A partnership is the relationship existing between two or more persons who join to carry on a trade or business. Each person contributes money, property, labor, or skill, and expects to share in the profits and losses of the business. A partnership must file an annual information return to report the income, deductions, gains, losses etc., from its operations, but it does not pay income tax. Instead, it "passes through" any profits or losses to its partners. Each partner includes his or her share of the partnership's income or loss on his or her tax return. Partners are not employees and should not be issued a Form W-2. The partnership must furnish copies of Schedule K-1 (Form 1065) to the partners by the date Form 1065 is required to be filed, including extensions.

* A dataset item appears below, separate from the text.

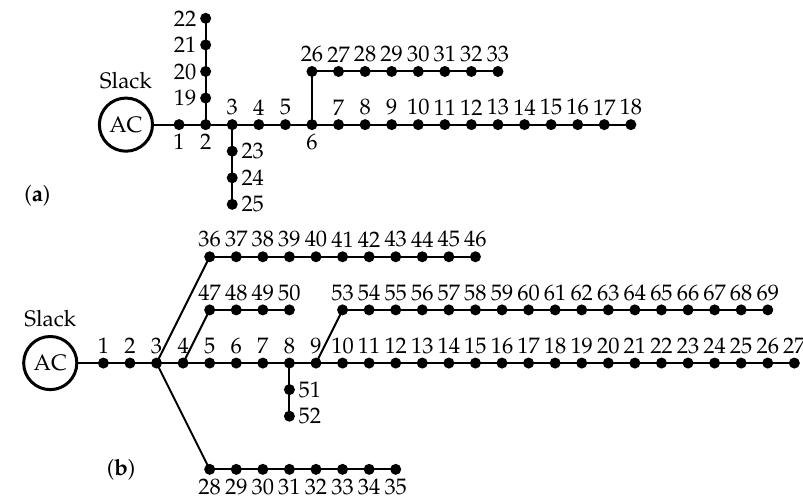
Figure 4. Test feeders: ( a ) IEEE 33-bus system and ( b ) IEEE 69-bus system.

A corporation is created under the laws of a state as a separate legal entity that has privileges and liabilities that are distinct from those of its members. A Regular "C" Corporation files it's own income tax return and pays it's own taxes on profits. This results in the old "double taxation" standard you may have heard about. After the corporation pays taxes on the profits, the shareholders may have to pay tax again when those profits are distributed to them (usually distributions occur in the form of dividends).
An eligible domestic corporation can avoid double taxation (once to the shareholders and again to the corporation) by electing to be treated as an S corporation. Generally, an S corporation is exempt from federal income tax other than tax on certain capital gains and passive income. On their tax returns, the S corporation's shareholders include their share of the corporation's separately stated items of income, deduction, loss, and credit, and their share of non-separately stated income or loss.

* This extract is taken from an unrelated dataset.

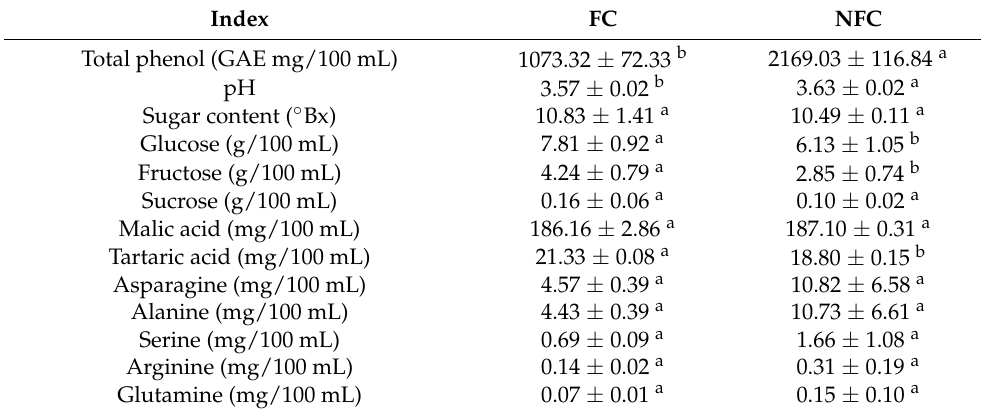
Table 1. Basic indices of NFC and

Limited Liability Company (LLC)
A Limited Liability Company (LLC) is a relatively new business structure allowed by state statute. LLCs are popular because, similar to a corporation, owners have limited personal liability for the debts and actions of the LLC. Other features of LLCs are more like a partnership, providing management flexibility and the benefit of pass-through taxation. Owners of an LLC are called members. Since most states do not restrict ownership, members may include individuals, corporations, other LLCs and foreign entities. There is no maximum number of members. Most states also permit single member LLCs, those having only one owner. A few types of businesses generally cannot be LLCs, such as banks, insurance companies and nonprofit organizations. Check your state's requirements and the federal tax regulations for further information. There are special rules for foreign LLCs.
The federal government does not recognize an LLC as a classification for federal tax purposes.

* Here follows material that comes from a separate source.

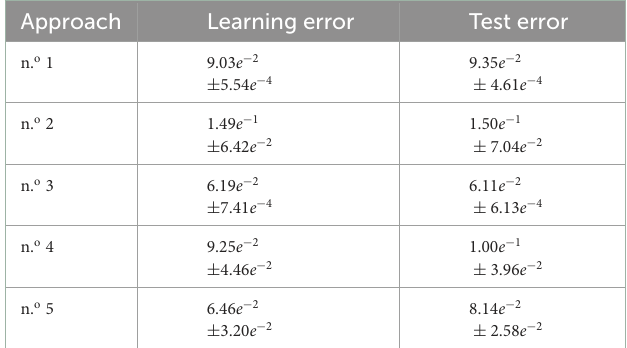
TABLE 1 Performances obtained on the in vitro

An LLC business entity must file as a corporation, partnership or sole proprietorship tax return. An LLC that is not automatically classified as a corporation can file Form 8832 to elect their business entity classification. A business with at least 2 members can choose to be classified as an association taxable as a corporation or a partnership, and a business entity with a single member can choose to be classified as either an association taxable as a corporation or disregarded as an entity separate from its owner, a "disregarded entity." Form 8832 is also filed to change the LLC's classification.
Effective Date of Election
The election to be taxed as the new entity will be in effect on the date the LLC enters on line 8 of Form 8832. However, if the LLC does not enter a date, the election will be in effect as of the form's filing date. The election cannot take place more than 75 days prior to the date that the LLC files Form 8832 and the LLC cannot make the election effective for a date that is more than 12 months after it files Form 8832. However, if the election is the "initial classification election," and not a request to change the entity classification, there is relief available for a late election (more than 75 days before the filing of the Form 8832).